(Task statement): With both ends included, repeat exactly the lines of the entries below from the one containing "vfov_deg: 55.0" down to the one containing "exposure_s: 1/33", and no others.

Records from a collection
====

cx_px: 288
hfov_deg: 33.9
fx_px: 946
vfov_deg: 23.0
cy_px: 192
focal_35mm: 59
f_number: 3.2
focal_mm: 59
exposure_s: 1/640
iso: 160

====

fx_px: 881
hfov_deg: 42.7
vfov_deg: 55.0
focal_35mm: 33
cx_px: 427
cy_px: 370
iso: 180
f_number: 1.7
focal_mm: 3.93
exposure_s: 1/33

====

(Solution):
vfov_deg: 55.0
focal_35mm: 33
cx_px: 427
cy_px: 370
iso: 180
f_number: 1.7
focal_mm: 3.93
exposure_s: 1/33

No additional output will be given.